Berbeda dalam sistem pemerintahan Islam yang akan menutup segala pintu munculnya kekerasan pada perempuan dan anak. Dalam sistem pemerintahan Islam, negara (baca: daulah Khilafah) memiliki peran penting sebagai pelindung rakyatnya. Menyelesaikan segala permasalah secara mendasar.
Negara akan senantiasa memelihara ketakwaan individu rakyat melalui penerapan sistem pendidikan Islam. Baik secara formal maupun nonformal, termasuk dalam lingkungan keluarga.
Sistem pendidikan di lingkungan formal seperti sekolah dilaksanakan dengan kurikulum yang berasaskan pada aqidah Islam. Menanamkan ketakwaan individu melalui pembentukan kepribadian Islam pada peserta didik. Sementara di lingkungan keluarga, ketakwaan individu dipupuk sejak dini oleh para orang tua.
Anak dipandang sebagai amanah dari Allah yang harus dididik, dipelihara dan dilindungi sebaik mungkin. Begitu pula dengan istri yang akan diperlakukan dengan baik oleh suami. Sehingga kekerasan di dalam keluarga akan kecil kemungkinan terjadi bahkan tidak akan pernah terjadi.
Melalui ketakwaan individu inilah, fungsi masyarakat sebagai kontrol sosial akan ikut terlaksana melalui aktivitas amar ma’ruf nahi mungkar. Masyarakat tidak akan tinggal diam ketika terjadi tindakan kezaliman dan kejahatan. Masyarakat pun tidak akan melakukan perbuatan yang akan merugikan orang lain. Tidak egois dan hanya memikirkan keuntungan materi semata.

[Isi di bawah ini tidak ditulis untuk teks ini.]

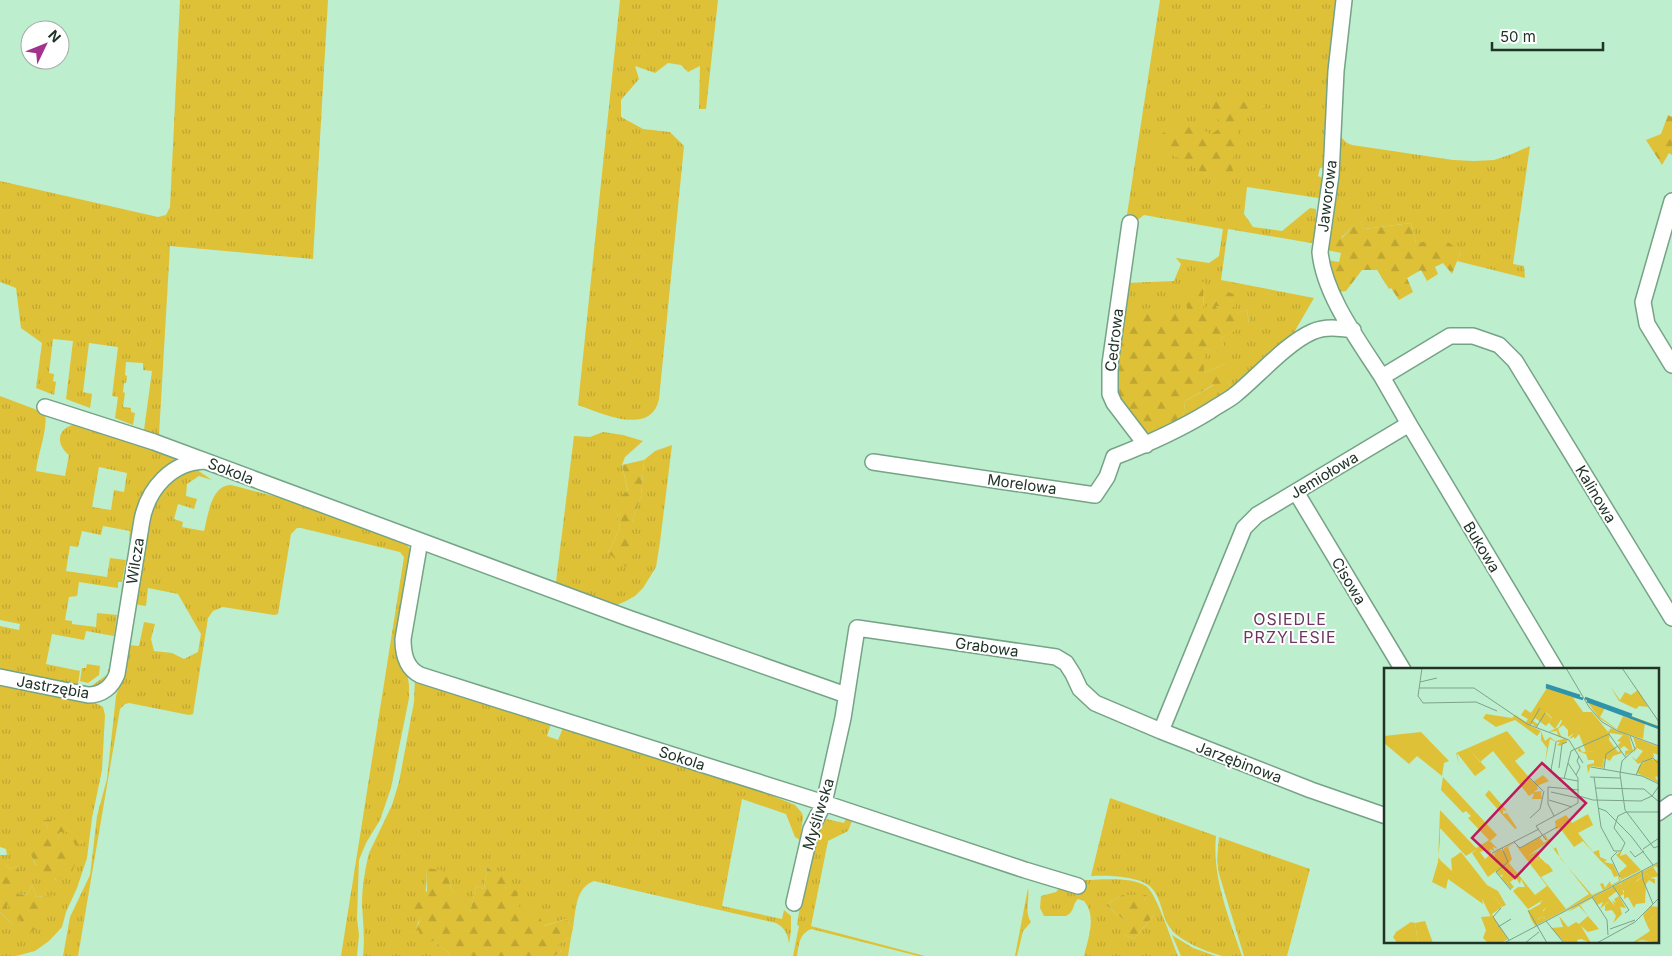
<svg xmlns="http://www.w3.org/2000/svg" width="1672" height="956" font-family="Inter,sans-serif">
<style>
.grass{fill:url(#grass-tufts);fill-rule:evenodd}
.forest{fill:url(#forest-firs)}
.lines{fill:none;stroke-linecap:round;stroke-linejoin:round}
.minor-casing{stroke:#75a386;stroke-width:18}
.minor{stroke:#fff;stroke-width:15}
.labels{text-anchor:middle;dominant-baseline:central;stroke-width:4;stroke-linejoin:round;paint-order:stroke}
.street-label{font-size:15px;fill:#203327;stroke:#fff}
.neighbourhood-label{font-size:16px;letter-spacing:1px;fill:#6d3561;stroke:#fff}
.inset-river{fill:none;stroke:#2f94ab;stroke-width:2.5}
.inset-road{fill:none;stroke:#7ea38b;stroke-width:1}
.view{fill:#c2185b;fill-opacity:0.15;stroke:#c2185b;stroke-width:2.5}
.inset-edge{fill:none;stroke:#203327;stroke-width:2.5}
</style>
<defs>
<pattern id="grass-tufts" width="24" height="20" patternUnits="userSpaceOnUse" patternTransform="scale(1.25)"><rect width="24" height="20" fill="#dfc138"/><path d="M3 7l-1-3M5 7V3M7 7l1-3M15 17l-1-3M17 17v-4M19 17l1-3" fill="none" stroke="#bfa631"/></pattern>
<pattern id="forest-firs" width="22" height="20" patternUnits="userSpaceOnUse" patternTransform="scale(1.25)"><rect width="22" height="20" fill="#dfc138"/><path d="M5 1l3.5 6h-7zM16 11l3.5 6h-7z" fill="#bfa631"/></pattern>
</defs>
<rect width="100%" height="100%" fill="#bdeece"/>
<path class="grass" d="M180 0H328L313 259 170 246 159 435 144 430 152 371 143 370V363L126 362 125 375 127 376 126 383H124L123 392 125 393 123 407 131 408V412L135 413 133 425 115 418 118 397 112 396 118 347 89 343 83 392 92 394 90 408 66 399 73 341 53 339 49 373 54 374 53 381 56 382 54 395 36 388 42 343 21 328 16 288 0 282V181L158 217 166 215 170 207Z
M620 0H718L706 109H699L700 66 688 72 681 65 668 63 655 73 635 66 639 79 621 100V117L643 129 670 132 684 146 659 399C651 437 601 413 578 405Z
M1160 0H1340L1327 167 1320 168 1318 176 1325 179 1320 197 1318 198 1247 187 1244 214 1253 227 1282 231 1310 208 1316 209 1315 240 1311 243 1228 229 1221 280 1314 298 1289 341 1234 388 1225 381V364L1204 373V348L1227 355 1221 338 1249 322 1247 310 1221 317 1216 306V300L1203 310 1204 282 1188 312 1159 314 1139 320 1122 308 1126 283 1174 281 1181 264 1176 258 1209 263 1219 256 1223 229 1144 215 1135 222 1126 221Z
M1340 136 1347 143 1352 145 1453 160 1474 161 1494 160 1512 154 1530 146 1513 264 1524 266 1525 278 1457 261 1461 251 1416 243 1411 223 1364 229 1359 220 1341 238H1328Z
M1214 385 1223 396 1183 422 1185 401Z
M0 396 45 413C48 430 38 453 36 471L65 476 69 455C54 443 58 426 78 424L131 440 182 459 173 466 131 540H129L130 531 103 526 101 535 82 531 78 547 70 546 66 571 107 577 110 558 126 560 122 582H118V588L79 582 77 596 69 597 65 620 72 621V624L96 627 97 613 117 615 114 636 86 631 84 640 52 634 46 664 80 671 78 684 90 687 108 674V669L114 670 97 690 0 673V626L19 630 20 624 0 620ZM99 467 127 473 124 492 114 490 111 510 92 507Z
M603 432 623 435 643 441 625 457 622 465 628 492 622 512 617 514 620 528 608 553 632 522 641 497 644 460 655 451 672 445 660 542 656 567 643 588 635 596 626 601 617 605H606L556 582 574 436 590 437Z
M197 470 212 480 199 476 187 484 186 496 197 499 194 509 178 504 174 519 183 522 182 527 204 531C208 516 211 485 231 485L301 503 404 541 410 549 412 556 407 672 409 685V698L391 788 380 820 366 843 359 860 357 918 359 935 357 956H341L404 557 400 552 301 528H297L291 534 278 614 274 615 223 607 213 611 208 618 193 714 189 715 129 703 125 704 120 709 78 956H63L70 917 90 875 91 867 97 816 107 779 116 696 122 676 128 645 139 646 144 622 155 624 151 639 154 651 172 653 184 659 198 652 201 634 178 594 148 588 146 606 139 605 134 601 146 517 168 480 189 471Z
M87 664 100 666 99 675 88 683 80 681 82 668H86Z
M415 678 551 724 547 736 558 740 563 728 746 785 795 805 802 813 803 817 800 840 795 837 786 814 742 799 722 906 782 919 784 910 791 916V931L789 944C788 934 785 928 776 923L594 881C575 888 576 910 573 928L566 919 543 926 522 918C514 899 503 880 487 867L484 889 476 886 470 914 451 889 449 879 426 869C427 889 425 915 413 932L419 929 447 951 450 956H363C365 937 363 923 362 904 362 888 365 869 369 853L392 805 399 782 414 702Z
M0 683 90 700 103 707 105 715 102 770 92 818 87 858 77 888 66 912 62 927 49 941 35 951 16 956H0V912L13 925 5 903C23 915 35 904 53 895L36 897 32 885 27 895 18 894V866L10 869 6 865H0V855H7L6 849 0 847ZM44 821 60 826 83 843 68 832H60L58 839 70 856 56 881 55 877 46 885 30 854 48 827Z
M1110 798 1216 836C1212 877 1229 918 1242 956 1236 956 1228 956 1222 956 1205 951 1175 940 1167 923 1161 911 1160 893 1148 885 1136 876 1106 875 1091 876Z
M846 818 852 819V821L848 831 828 841 811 926 925 956H918L811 929C799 934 799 945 797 956H793L799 926 797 925 801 900 818 830 822 822 826 819 844 823Z
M1219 837 1310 869 1287 956H1244L1219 874 1217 860Z
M1081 880C1099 880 1131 876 1146 886 1156 892 1172 942 1178 956H1084C1088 939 1097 916 1084 901L1078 899C1072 904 1075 912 1066 916H1044L1040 908 1041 896 1056 892 1060 887ZM1122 895H1147L1144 901 1155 914 1134 939 1125 935V921L1106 905Z
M1028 888C1030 901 1024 912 1031 922L1023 931 1017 956H1015Z
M1172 935 1193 948 1216 956H1181Z
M571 937 568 956H554L562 951 557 944Z"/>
<path class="forest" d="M1221 97 1228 104H1237C1249 95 1255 94 1265 107L1240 123 1232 164 1234 179 1205 175 1186 161 1164 152 1156 144 1155 139C1167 126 1196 123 1210 134 1217 132 1221 128 1219 120L1210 114C1208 105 1212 98 1221 97Z
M1668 115 1672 117V155L1669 153 1662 165 1646 140 1661 134Z
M1359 219 1364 229 1411 223 1416 243 1443 239 1461 251 1452 274 1443 263 1435 267 1438 274 1427 281 1421 270 1407 278 1413 292 1399 300 1391 288 1389 289 1377 270H1362L1346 291 1338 292 1327 260 1339 262 1341 253 1327 250 1328 238 1336 231 1342 238Z
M1204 282 1203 309 1216 300 1218 289 1234 294 1236 307 1216 306 1221 316 1247 310 1249 323 1221 338 1228 356 1204 348V373L1225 364V381L1234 388 1223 396 1213 385 1185 401 1183 422 1150 436 1147 435 1126 413 1115 390 1122 308 1139 319 1151 307 1159 314 1169 308 1188 312 1185 300 1189 285Z
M644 460 641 497 632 522 636 529 624 532 636 550 626 567 608 553 620 528 617 514 622 511 619 497 628 491 622 465Z
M43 820H58L60 826 72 822 83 829V843L76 846 68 832H60L58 839 69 843 70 856 77 860 71 874 65 873 57 882 55 878 46 886 35 873 36 865 30 854 25 853 31 839 48 827Z
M0 865H6L10 869 18 866V894L27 895 32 885 36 897 53 895 61 902 41 918 24 910 35 929 28 935 14 909 6 904 14 926 0 912Z
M487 867 498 876 509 875 505 888 518 891 517 905 524 909 522 917 537 912 544 926 566 919 573 928 571 937 558 944 562 951 554 956H450L447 951 434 941 423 942 420 937 419 930 412 932 419 923 420 917 409 916 408 905 427 891 426 868 441 870 449 879 451 889 470 913 476 886 484 889Z
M1122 895H1147L1144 901 1155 902V914L1134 939 1125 935V921L1106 905Z"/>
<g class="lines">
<g class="minor-casing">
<path id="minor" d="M1344 0 1336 71 1331 175 1320 252C1324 295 1359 341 1382 377
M1672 201 1643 302 1647 324 1672 365
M1130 223 1110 364V394L1114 403 1146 445
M45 407 154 442 628 618 846 695
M1409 424 1556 670
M873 462 1095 495 1107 477 1114 457C1148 444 1179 430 1210 411 1218 405 1228 401 1236 394 1258 376 1287 343 1312 332 1325 326 1339 328 1353 330
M1296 492 1403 670
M420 541 403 639C403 654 406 668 420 675L824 803 1025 870 1078 886
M0 677 88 695C102 695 112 687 117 674L142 520C148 489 171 462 205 461
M1161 731 1244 528 1257 515 1409 424 1382 377 1450 336H1473L1499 345 1515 361 1672 618
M1658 813 1672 803
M794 903 811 829 824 803 843 718 857 628 1056 657 1066 663 1073 674 1080 689 1095 703 1161 731 1311 790 1386 816"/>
</g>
<use href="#minor" class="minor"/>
</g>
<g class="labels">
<g class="street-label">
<text transform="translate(1327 196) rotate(-83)">Jaworowa</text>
<text transform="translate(1114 340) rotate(-83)">Cedrowa</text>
<text transform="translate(231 471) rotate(21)">Sokola</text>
<text transform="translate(1324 475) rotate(-31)">Jemiołowa</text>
<text transform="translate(1022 484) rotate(8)">Morelowa</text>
<text transform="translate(1596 494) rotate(59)">Kalinowa</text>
<text transform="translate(1482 547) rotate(59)">Bukowa</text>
<text transform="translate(135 561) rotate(-81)">Wilcza</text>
<text transform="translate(1349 581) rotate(59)">Cisowa</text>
<text transform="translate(987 647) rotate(8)">Grabowa</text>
<text transform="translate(53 687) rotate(10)">Jastrzębia</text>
<text transform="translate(682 758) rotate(18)">Sokola</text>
<text transform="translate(1239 762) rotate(21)">Jarzębinowa</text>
<text transform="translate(818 814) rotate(-73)">Myśliwska</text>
</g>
<g class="neighbourhood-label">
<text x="1290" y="619">OSIEDLE<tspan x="1290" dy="18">PRZYLESIE</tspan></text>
</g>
</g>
<g transform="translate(1384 668)">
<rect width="275" height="275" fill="#bdeece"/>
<path d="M161 19 200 31 189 30 199 44H208L224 64 227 60 245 68 249 83 241 88V83L245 82 240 78 236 81 234 77 237 74 233 73 239 67 226 65 225 72 234 84 236 83 234 79 238 85 229 88 226 93 221 90 219 100 208 98H218L220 91 208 83 202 84 195 66 191 71 190 69 185 71 190 65 184 69V62L179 57 174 61 177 68 184 72 176 78 173 77 176 74H172L166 71 161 95 163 80 157 72V63L161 73 166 69 171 73 180 71 174 68 173 63 164 64 175 59 178 53 170 39 162 45 168 51 162 58 151 50 149 53 154 56 152 59 147 55 145 57 157 63 153 68 131 52 112 59 99 50 102 46 128 50 131 47 142 54 144 51 137 47 141 41 147 45 163 20ZM202 32 275 58V60L261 54 259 71 237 64 215 50ZM221 40 245 49 246 51 239 48 233 61 216 49ZM123 63 141 85 131 93 149 114 159 107 165 113 153 118 154 121 150 124 157 123 158 131H148L150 125 145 128 109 83 96 94 84 80ZM249 69 275 79V87L269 85 270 89 266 91 275 92V108L271 109 275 115 253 105 255 98 262 92 254 96 247 88 252 92 259 83 253 80 249 86 252 78ZM84 80 102 100 91 108 73 85 75 96 72 85ZM59 109 113 167 106 173 114 181 109 179 110 183 106 181 107 185 102 182 96 184 101 191 108 185 111 188 110 185 116 181 120 184V180L129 175 136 180 158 168 156 170 160 175 163 173 160 168 161 166 164 172 174 166 171 161 175 166 164 174 170 181 172 179 176 190 208 227 219 222 216 216 219 215 221 220 226 213 227 217 235 213 234 208 230 209 227 202 216 192 199 173 190 179 176 160 172 161 171 153 182 147 188 155 204 146 209 157 194 165 209 184 215 182 216 189 223 192 220 194 229 196 237 213 151 258 147 251H156L153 248 152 245 161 251 159 244 162 240 156 235 159 232 144 241 129 223 134 219H141L137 211 136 216 132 210 126 214 130 219 127 221 117 210 119 206 116 208 112 203 104 209 88 185 93 181 82 188 57 161H56V174L54 189 57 193 54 194 56 142 92 180 105 172 84 150 87 148 82 143 79 145 57 122ZM164 174 205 226 182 241 157 209 169 203 165 197 145 187ZM130 175 163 218 151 227 125 195 128 191 124 179ZM105 122 123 143 119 142V146L123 145 133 160 131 161 101 127ZM275 195V201L272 198 269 199 275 208 266 210 263 205 251 214 257 205 236 216 240 226 236 228 233 223 224 230 231 238 224 234 216 241 219 234 213 237 209 230 196 237 204 248 195 238 184 244 190 239ZM111 229 118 239 108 246 109 248 107 249 98 231ZM275 244V271L268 267 262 255Z" fill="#dfc138" fill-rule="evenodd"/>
<path d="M226 18 236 32 241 24 247 27 254 22 264 39 255 38 252 41 235 33ZM166 34V40L171 39 178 50 171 61 165 55 168 50 156 38ZM37 64 65 93 60 95 58 108 33 88 25 96 0 75V68ZM195 79 198 84 208 83 220 90 218 98H207L204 105 203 97 210 95V92H204L202 86 194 83ZM238 182 236 188 242 186 257 202 237 212 235 205 243 198 232 187ZM154 183 155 189 165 198 157 206 149 193 156 192 145 187ZM77 184 103 217 114 223 122 237 118 239 111 229 102 234 98 231 99 236 64 211 62 221 48 214 54 194 57 193 68 203 67 191ZM257 204 252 214 263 205 266 210 271 211V216L265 212 262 216 261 235 252 236 250 240 244 229 240 231V223L235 219 238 214ZM235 228 242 240 236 239 238 246 229 255 232 248 228 242 221 243V237L225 234 231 238 228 232 232 235 230 231ZM158 235 162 240 159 242 161 251 157 248 152 253 147 251 144 243ZM267 238 275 239V244L262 255 259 247ZM109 248 124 271 117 275H104L99 270 102 262 97 249ZM175 248 184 259 192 254 195 256 204 248 215 261 204 264 197 258 207 275 197 271 193 272 194 275 180 274 167 260 179 259ZM27 254 31 255 34 275H13L9 269 12 264ZM266 263 274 269 275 275 258 272 248 275Z" fill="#dfc138"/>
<path d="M41 253 49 275H34L31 255Z" fill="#dfc138"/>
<path class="inset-river" d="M162 17 196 28M162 19 199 31M201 30 248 47M203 33 275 60"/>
<path class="inset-road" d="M38 0 34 28 39 35 92 34 113 43M182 0 205 39 218 54 234 63 275 78M238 0 275 54M36 14 53 10M35 20H90L143 56 185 72 199 95M146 57 156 40M152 60 161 45M246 68 251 81 238 93 236 106 241 142 270 180 275 178M172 74 167 102 172 109 194 113M207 99 258 108 275 116M175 100 178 76 183 74M220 101 222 86 234 78M192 107 196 99 193 93 195 88M252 107 258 94 269 90 275 96M144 108 159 123M206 109 236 110M210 109 217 159 230 183H237L241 175 230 160 234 148 242 144H275M180 111 187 83 225 66 242 90M211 120 260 121 275 134M167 124 194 130M195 128 209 132 257 133 268 128 275 118M165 132 188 139M214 140 222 143 247 168 269 197M170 148 164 136V119L195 122M146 150 156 141 160 123M162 172 152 158 194 135V110L184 95M130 174 136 180 173 159M118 180 124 194 112 204 127 222M259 181 275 170M246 183 251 189 260 183M233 184 227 190 236 209M108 185 155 161M258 203 259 212 269 236M229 218 245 242 241 245M208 229 223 252 224 267M117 240 109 249 125 272M144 242 163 275M162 253 180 275M114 259 127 251M226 261 251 252M120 275 275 194M141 275 155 264M213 275 251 254 275 230"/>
<path class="view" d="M158 95 202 135 131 210 88 170Z"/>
<rect width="275" height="275" class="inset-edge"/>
</g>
<g transform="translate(45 45) rotate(47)"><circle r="24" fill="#ffffff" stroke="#a6ada9"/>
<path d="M0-4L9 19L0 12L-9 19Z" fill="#a3328e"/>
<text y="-8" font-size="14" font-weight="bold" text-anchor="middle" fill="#203327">N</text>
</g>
<path d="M1492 42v8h111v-8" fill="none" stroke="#203327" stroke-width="2.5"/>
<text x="1500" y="42" font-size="15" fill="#203327" stroke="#ffffff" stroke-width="4" paint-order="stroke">50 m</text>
</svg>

Negara juga hadir sebagai pelaksana hukum/sanksi terhadap segala bentuk kejahatan, seperti kekerasan. Pelaku akan diberi sanksi/hukuman tegas sesuai ketentuan syariat. Sehingga akan memberi efek jera bagi pelaku dan akan menjadi pencegah berulangnya kejahatan yang sama.
Sedangkan melalui kekuasaan, negara akan mengontrol tayangan-tayangan media –televisi- agar tidak ada lagi tayangan yang mengandung unsur-unsur kejahatan seperti kekerasan dan sebagainya. Tayangan pertelevisian difungsikan hanya sebagai sarana informasi dan pendidikan.
Demikianlah solusi tuntas dalam sistem pemerintahan Islam. Sistem pemerintahan yang akan menutup semua celah pemicu terjadinya kasus kekerasan pada perempuan dan anak. Solusi yang tentu sangat jauh berbeda dengan solusi yang ditawarkan oleh sistem sekuler-kapitalisme. Wallahu ‘alam.